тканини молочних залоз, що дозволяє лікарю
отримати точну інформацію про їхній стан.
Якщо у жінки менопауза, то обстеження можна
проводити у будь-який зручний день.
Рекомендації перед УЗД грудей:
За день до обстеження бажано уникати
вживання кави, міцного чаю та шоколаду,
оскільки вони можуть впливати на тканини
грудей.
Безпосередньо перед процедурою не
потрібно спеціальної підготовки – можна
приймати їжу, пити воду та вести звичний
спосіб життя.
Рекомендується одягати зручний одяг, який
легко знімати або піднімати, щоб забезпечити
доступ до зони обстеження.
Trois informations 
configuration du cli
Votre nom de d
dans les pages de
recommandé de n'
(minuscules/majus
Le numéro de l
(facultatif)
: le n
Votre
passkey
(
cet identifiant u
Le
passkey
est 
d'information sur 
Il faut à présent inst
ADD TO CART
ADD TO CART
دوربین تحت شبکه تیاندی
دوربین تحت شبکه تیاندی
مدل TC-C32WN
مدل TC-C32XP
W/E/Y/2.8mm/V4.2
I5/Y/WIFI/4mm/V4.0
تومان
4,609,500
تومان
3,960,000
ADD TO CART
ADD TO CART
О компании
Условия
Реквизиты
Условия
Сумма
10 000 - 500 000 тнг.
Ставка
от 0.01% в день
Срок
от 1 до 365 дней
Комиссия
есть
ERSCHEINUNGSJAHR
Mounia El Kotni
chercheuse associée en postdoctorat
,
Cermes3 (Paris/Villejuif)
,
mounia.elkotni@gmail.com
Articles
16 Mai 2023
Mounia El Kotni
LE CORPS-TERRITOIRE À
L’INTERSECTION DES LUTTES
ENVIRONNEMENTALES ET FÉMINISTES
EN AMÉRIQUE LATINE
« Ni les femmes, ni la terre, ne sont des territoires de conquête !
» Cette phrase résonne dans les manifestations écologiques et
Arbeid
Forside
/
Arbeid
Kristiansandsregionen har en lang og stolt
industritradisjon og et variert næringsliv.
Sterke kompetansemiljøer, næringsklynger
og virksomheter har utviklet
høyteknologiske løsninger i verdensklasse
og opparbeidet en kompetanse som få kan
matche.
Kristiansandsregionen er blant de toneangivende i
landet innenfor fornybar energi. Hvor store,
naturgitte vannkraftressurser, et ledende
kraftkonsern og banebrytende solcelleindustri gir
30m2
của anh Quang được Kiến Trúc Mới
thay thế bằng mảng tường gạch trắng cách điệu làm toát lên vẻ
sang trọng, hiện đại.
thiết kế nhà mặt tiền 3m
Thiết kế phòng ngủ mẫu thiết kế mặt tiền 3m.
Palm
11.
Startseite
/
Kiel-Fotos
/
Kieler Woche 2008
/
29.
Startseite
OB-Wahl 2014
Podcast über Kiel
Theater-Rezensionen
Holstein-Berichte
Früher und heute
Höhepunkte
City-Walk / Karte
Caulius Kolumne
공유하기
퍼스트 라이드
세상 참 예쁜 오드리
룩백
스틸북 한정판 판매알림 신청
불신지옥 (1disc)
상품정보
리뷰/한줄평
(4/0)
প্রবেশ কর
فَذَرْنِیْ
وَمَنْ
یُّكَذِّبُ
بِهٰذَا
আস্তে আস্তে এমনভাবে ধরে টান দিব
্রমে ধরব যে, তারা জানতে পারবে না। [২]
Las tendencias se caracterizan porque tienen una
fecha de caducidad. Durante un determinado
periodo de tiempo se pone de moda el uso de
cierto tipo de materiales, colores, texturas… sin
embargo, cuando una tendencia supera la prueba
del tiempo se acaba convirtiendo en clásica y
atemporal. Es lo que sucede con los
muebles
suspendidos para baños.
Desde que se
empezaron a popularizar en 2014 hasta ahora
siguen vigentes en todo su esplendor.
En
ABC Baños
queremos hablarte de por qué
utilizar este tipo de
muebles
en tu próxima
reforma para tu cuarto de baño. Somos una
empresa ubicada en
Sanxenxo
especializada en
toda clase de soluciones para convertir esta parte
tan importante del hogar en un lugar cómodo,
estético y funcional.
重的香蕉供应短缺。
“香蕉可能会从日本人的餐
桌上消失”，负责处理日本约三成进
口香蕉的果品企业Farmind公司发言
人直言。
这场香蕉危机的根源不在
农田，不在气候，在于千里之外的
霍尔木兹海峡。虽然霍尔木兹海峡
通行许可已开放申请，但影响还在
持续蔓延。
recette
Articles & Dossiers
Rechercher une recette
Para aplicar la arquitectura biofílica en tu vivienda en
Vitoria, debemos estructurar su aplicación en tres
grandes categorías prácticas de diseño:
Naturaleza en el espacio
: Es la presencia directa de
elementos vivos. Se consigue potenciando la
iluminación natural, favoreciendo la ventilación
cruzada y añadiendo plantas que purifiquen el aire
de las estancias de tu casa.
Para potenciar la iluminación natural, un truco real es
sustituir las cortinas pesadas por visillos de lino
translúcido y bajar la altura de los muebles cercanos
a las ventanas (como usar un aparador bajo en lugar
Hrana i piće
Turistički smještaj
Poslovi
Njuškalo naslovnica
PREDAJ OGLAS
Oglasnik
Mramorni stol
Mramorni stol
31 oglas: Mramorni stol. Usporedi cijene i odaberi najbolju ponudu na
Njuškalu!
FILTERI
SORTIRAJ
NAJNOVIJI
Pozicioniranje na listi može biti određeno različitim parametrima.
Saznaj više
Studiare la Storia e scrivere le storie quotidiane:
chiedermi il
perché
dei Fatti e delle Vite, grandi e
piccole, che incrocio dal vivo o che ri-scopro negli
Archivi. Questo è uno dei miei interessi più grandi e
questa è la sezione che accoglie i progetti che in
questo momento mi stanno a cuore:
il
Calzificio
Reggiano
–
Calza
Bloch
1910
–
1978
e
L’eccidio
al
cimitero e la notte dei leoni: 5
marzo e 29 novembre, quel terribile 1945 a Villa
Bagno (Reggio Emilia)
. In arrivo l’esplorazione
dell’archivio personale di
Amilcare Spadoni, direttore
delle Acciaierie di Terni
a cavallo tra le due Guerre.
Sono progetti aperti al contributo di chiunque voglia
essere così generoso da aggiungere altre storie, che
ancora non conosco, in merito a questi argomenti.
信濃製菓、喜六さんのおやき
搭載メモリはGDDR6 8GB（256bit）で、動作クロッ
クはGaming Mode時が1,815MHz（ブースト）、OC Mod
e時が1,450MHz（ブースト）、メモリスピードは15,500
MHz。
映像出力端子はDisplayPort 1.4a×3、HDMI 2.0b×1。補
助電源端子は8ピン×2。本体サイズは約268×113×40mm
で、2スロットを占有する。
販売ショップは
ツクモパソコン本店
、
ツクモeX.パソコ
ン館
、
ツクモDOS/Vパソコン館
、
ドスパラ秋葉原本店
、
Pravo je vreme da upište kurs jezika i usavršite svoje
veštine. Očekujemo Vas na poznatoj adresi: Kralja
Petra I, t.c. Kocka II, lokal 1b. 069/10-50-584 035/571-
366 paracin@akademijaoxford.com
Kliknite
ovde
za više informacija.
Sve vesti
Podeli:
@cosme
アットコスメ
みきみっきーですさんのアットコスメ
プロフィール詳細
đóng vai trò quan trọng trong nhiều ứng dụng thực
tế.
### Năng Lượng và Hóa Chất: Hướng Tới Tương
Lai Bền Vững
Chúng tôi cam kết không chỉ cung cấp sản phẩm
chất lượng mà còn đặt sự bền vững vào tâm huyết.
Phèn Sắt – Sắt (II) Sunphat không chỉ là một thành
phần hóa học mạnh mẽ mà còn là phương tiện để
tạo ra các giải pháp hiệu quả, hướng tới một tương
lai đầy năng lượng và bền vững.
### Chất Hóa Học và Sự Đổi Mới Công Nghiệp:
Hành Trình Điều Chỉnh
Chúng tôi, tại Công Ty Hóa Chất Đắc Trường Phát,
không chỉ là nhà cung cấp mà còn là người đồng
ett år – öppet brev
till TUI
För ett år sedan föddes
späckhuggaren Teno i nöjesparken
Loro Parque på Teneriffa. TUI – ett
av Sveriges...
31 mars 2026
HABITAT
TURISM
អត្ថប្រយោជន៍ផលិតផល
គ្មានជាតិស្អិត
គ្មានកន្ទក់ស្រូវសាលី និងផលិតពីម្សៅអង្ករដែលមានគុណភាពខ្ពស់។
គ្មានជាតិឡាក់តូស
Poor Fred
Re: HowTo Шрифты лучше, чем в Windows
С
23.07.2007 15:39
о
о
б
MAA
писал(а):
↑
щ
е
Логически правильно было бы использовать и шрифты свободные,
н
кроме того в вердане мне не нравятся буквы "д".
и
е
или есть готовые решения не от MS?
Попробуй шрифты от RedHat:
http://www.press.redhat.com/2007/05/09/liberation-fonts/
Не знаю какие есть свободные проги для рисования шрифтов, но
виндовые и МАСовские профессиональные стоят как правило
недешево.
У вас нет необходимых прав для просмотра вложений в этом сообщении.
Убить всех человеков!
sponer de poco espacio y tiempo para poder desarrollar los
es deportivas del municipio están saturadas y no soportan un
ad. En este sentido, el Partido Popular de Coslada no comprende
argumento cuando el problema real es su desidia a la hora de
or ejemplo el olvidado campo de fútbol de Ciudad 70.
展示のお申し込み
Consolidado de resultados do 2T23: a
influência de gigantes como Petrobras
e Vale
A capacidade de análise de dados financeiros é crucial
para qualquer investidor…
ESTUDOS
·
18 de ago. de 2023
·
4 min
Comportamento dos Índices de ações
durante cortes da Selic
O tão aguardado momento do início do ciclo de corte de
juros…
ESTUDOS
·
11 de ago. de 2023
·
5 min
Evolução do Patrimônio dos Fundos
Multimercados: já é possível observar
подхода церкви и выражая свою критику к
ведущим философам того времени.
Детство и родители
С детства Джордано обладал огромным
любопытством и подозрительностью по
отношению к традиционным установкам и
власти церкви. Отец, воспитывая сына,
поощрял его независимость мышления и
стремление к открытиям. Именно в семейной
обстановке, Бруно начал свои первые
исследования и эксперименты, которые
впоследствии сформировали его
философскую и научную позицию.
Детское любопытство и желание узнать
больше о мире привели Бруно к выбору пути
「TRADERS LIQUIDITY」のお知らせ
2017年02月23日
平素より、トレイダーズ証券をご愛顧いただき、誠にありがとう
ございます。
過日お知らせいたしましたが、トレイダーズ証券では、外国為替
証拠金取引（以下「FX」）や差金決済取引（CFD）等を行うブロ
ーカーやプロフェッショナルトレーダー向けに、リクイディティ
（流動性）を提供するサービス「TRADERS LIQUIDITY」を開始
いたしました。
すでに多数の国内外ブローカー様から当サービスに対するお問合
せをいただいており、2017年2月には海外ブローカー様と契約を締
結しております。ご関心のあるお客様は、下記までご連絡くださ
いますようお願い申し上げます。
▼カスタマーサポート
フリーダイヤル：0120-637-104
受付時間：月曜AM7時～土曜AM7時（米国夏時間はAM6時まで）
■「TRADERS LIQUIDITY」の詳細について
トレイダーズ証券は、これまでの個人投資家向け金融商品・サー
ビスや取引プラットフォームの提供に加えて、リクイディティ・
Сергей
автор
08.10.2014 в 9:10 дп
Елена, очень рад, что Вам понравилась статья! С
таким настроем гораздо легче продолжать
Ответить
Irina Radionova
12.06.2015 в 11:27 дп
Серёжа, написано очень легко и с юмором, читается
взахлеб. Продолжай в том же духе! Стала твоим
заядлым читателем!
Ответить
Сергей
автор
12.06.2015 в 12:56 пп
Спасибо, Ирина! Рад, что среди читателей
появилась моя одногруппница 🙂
—————
EXERCISE PROMPT:
Copy the records above exactly, from the first line through the line containing "مدل TC-C32WN", and include nothing else.

TASK RESPONSE:
тканини молочних залоз, що дозволяє лікарю
отримати точну інформацію про їхній стан.
Якщо у жінки менопауза, то обстеження можна
проводити у будь-який зручний день.
Рекомендації перед УЗД грудей:
За день до обстеження бажано уникати
вживання кави, міцного чаю та шоколаду,
оскільки вони можуть впливати на тканини
грудей.
Безпосередньо перед процедурою не
потрібно спеціальної підготовки – можна
приймати їжу, пити воду та вести звичний
спосіб життя.
Рекомендується одягати зручний одяг, який
легко знімати або піднімати, щоб забезпечити
доступ до зони обстеження.
Trois informations 
configuration du cli
Votre nom de d
dans les pages de
recommandé de n'
(minuscules/majus
Le numéro de l
(facultatif)
: le n
Votre
passkey
(
cet identifiant u
Le
passkey
est 
d'information sur 
Il faut à présent inst
ADD TO CART
ADD TO CART
دوربین تحت شبکه تیاندی
دوربین تحت شبکه تیاندی
مدل TC-C32WN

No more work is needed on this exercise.